If you laugh, you think, and you cry, that’s a full day. That’s a heck of a day.
You do that seven days a week, you’re going to have something special.Jim Valvano
How many days do you spend just going through the motions? Sticking to the routine you’ve become comfortable in? Thinking that you’ve lived a full day because you made it through the day without incident?
But maybe it’s the incidents that actually make your day full. It’s the times you discovered something new because you took a different route to work.

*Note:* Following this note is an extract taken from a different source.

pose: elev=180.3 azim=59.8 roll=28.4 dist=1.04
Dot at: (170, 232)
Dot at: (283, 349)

Or you actually read that Facebook post about someone’s friend with cancer and allowed yourself to feel for them. Perhaps it’s intentionally looking for the humor that life presents all the time but we don’t look for.
Jim Valvano made a good case for living this way in his well known ESPY speech from 1993. Suffering from cancer and not knowing how long he had to live, Valvano presented a three prong approach to living each day fully. “If you laugh, you think, and you cry, that’s a full day.” These words of his are simple but so often ignored on a daily basis. I’m as guilty of it as anyone. There are many days when I do one of these things. Maybe days when I do two. And to do all three is rare. But there are more days when I don’t do any of them at all.

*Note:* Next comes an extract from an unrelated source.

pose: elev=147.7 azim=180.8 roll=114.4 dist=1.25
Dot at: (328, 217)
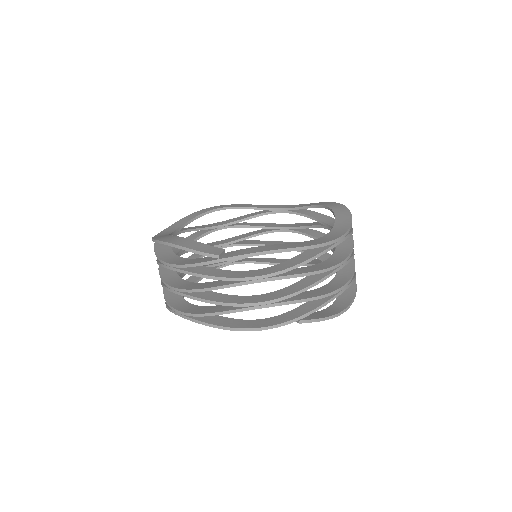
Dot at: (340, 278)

When you have a health problem or other major life event, conciously living in the present and embracing emotion is often easier. You begin to see life as a finite resource. Your whole life you might have heard that you don’t live forever. But it’s hard to conceptualize this while you’re young, in good health and living comfortably. But being young, healthy and comfortable doesn’t mean you’re living a full life. It just means you’re still alive.
Don’t get me wrong, being alive is good. Living, however, is better. It’s a skill that Jim Valvano seemed to have for much of his life and that he took to a new level after he got sick. Watch his speech below and take notes. Then make it a point to live intentionally. Laugh, think and let your emotions bring you tears of joy or sadness. Done daily, you really will have something special.